Go to the configuration tab of the desired notebook.
1. In the left-side navigation pane of the EMR Serverless Spark page, click Data Development.
2. Double-click the notebook that you developed.

Add a new Python cell, enter the following command in the cell, and then click the icon.

# Import datasets from the scikit-learn library. 
from sklearn import datasets

# Load the built-in dataset, such as the Iris dataset. 
iris = datasets.load_iris()
X = iris.data # The feature data.
y = iris.tar get # The tag.

# Divide datasets. 
from sklearn.model_selection import train_test_split

# Divide the datasets into training sets and test sets. 
X_train, X_test, y_train, y_test = train_test_split(X, y, test_size=0.3, random_state=42)

# Use the SVM model for training. 
from sklearn.svm import SVC

# Create a classifier instance. 
clf = SVC(kernel='linear') # Use a linear kernel. 

# Train the model. 
clf.fit(X_train, y_train)

# Use the trained model to make predictions. 
y_pred = clf.predict(X_test)

# Evaluate the model performance. 
from sklearn.metrics import classification_report, accuracy_score

print(classification_report(y_test, y_pred))
print("Accuracy:", accuracy_score(y_test, y_pred))

The following figure shows the results.

Method 3: Add Spark configurations to create a custom Python environment

If you use this method, make sure that ipykernel of 6.29 or later is installed, and jupyter_client of 8.6 or later is installed. The Python version is 3.8 or later, and the environment is packaged in Linux.

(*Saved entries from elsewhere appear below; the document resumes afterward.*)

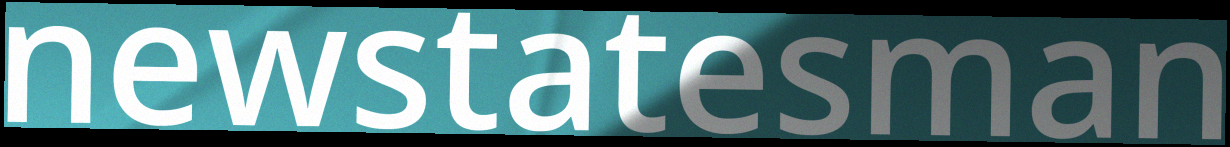
newstatesman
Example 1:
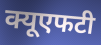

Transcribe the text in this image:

क्यूएफटी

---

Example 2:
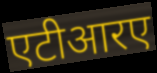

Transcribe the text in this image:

एटीआरए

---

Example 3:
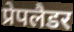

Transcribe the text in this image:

प्रेपलैडर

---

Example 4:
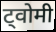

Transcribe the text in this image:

ट्वोमी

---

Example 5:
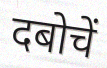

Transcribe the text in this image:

दबोचें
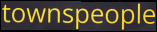
townspeople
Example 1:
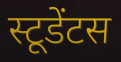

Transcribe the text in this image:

Step 1: Create and deploy a Conda environment

Run the following commands to install Miniconda:

wget https://repo.continuum.io/miniconda/Miniconda3-latest-Linux-x86_64.sh
chmod +x Miniconda3-latest-Linux-x86_64.sh

./Miniconda3-latest-Linux-x86_64.sh -b
source miniconda3/bin/activate

Create a Conda environment for using Python 3.8 and NumPy.

# Create a Conda environment and activate the environment.
conda create -y -n pyspark_conda_env python=3.8
conda activate pyspark_conda_env
# Install third-party libraries.
pip install numpy \
ipykernel~=6.29 \
jupyter_client~=8.6 \
jieba \
conda-pack
# Package the environment.
conda pack -f -o pyspark_conda_env.tar.gz

Step 2: Upload the resource file to OSS

Upload the pyspark_conda_env.tar.gz package to Object Storage Service (OSS) and copy the complete OSS path of the package. For more information, see Simple upload.

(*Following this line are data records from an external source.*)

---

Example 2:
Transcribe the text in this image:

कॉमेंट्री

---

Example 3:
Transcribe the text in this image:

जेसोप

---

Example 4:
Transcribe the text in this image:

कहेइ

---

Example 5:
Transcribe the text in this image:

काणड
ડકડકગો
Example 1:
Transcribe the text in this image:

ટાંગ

Step 3: Configure and start the notebook session

Note

You must stop a session before you modify the session.

Go to the Notebook Sessions tab.
1. In the left-side navigation pane of the EMR Serverless Spark page, choose Operation Center > Sessions.
2. Click the Notebook Sessions tab.
Find the desired session and click Edit in the Actions column.
On the Modify Notebook Session page, add the following configurations to the Spark Configuration field and click Save Changes.
```
spark.archives  oss://<yourBucket>/path/to/pyspark_conda_env.tar.gz#env
spark.pyspark.python ./env/bin/python
```
Note
Replace <yourBucket>/path/to in the code with the OSS path that you copied in the previous step.
In the upper-right corner of the page, click Start.

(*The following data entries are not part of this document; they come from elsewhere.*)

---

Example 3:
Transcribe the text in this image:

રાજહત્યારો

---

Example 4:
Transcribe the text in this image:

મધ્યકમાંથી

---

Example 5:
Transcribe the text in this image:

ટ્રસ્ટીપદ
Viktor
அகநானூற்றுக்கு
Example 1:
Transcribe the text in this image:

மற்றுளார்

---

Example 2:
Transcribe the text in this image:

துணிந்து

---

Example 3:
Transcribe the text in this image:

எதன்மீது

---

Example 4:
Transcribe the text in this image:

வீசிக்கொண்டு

Step 4: Use the Jieba tool to process text data

Note

Jieba is a third-party Python library for Chinese text segmentation. For information about the license, see LICENSE.

Go to the configuration tab of the desired notebook.
1. In the left-side navigation pane of the EMR Serverless Spark page, click Data Development.
2. Double-click the notebook that you developed.

In a new Python cell, enter the following command to use the Jieba tool to segment the Chinese text and click the icon.

import jieba

strs = ["EMR Serverless Spark is a fully-managed serverless service for large-scale data processing and analysis.", "EMR Serverless Spark supports efficient end-to-end services, such as task development, debugging, scheduling, and O&M.", "EMR Serverless Spark supports resource scheduling and dynamic scaling based on job loads."]

sc.parallelize(strs).flatMap(lambda s: jieba.cut(s, use_paddle=True)).collect()

The following figure shows the results.